By: Blonde Two

Well dear Blondees and Blondettes, it would appear that Dartmoor’s “Little People” have been up to mischief again.  I am not sure that I have told you much about the pixies before but one has to be very careful not to offend them, especially if you are likely to go wandering around Dartmoor in the mist.

Blonde One and I were sitting (well maybe huddling) behind the Christmas Tree rock on Monday evening.  To say it was windy would have been like describing Aune Head Mires as “a bit on the damp side”.  We had de-baubled the Tree and were enjoying a well-deserved cuppa when I remembered a bit of Christmas chocolate that I had stashed in my rucksack.  We shared the chocolate and just before we set off back down the hill, I felt a compunction (compunctions, it turns out, feel kind of squishy) to leave a tiny chocolate offering for the Dartmoor pixies (piskies).

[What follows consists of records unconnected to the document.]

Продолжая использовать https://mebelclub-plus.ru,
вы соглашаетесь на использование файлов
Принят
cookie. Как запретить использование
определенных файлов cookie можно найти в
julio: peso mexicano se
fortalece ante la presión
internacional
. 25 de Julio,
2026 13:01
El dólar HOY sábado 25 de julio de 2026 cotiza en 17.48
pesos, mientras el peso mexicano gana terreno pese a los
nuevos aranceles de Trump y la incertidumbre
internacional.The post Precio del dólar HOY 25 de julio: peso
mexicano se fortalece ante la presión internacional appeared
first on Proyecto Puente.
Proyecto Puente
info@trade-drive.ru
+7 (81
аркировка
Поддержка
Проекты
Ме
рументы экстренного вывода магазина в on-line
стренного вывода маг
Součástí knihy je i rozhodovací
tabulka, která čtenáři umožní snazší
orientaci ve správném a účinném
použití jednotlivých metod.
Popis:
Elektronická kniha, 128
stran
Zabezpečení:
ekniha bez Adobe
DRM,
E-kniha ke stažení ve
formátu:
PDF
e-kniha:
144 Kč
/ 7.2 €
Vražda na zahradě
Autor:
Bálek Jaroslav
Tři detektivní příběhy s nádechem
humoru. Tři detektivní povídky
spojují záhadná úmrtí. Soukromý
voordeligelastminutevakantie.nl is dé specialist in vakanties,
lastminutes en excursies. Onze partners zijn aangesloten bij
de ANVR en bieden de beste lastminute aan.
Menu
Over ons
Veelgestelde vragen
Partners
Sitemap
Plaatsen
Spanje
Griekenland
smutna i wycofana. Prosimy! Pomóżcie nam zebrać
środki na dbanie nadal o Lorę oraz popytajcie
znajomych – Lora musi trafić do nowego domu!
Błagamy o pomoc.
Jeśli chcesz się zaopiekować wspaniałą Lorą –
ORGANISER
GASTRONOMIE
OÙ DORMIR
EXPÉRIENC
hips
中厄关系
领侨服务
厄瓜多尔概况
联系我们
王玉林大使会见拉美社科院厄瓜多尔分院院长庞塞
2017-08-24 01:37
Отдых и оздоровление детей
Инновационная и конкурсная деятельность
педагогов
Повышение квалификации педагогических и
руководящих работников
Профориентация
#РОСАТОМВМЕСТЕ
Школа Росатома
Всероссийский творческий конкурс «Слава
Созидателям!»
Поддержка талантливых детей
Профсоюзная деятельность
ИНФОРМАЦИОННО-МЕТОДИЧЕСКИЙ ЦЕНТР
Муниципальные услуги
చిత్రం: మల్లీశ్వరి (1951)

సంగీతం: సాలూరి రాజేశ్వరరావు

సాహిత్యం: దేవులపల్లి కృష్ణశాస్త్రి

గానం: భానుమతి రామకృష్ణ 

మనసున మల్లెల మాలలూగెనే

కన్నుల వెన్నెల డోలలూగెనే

Anyone who is proper Dartmoor born and bred will tell you that leaving a little something tasty or useful for these tricky creatures will go a long way to making sure that they are on your side.  The moors are full of tales of poor, silly, humans who ignored this local advice at their peril.  Being a non-native, I often forget about this (despite having once been a gnome) but on Monday, I was glad that I hadn’t.

When we got back to the car park, Blonde One couldn’t find her car key.  We checked pockets and engaged head torches to look around the car.  A slight Blonde panic was just beginning to set in when I remembered the pesky pixies and pointed out to them, in a friendly but tense voice, that I had left some rather posh sea-salt chocolate for them up at the Tree.  It was almost a second later that Blonde One put her hand into her pocket and, as if by Dartmoor magic, the pixies had returned the key.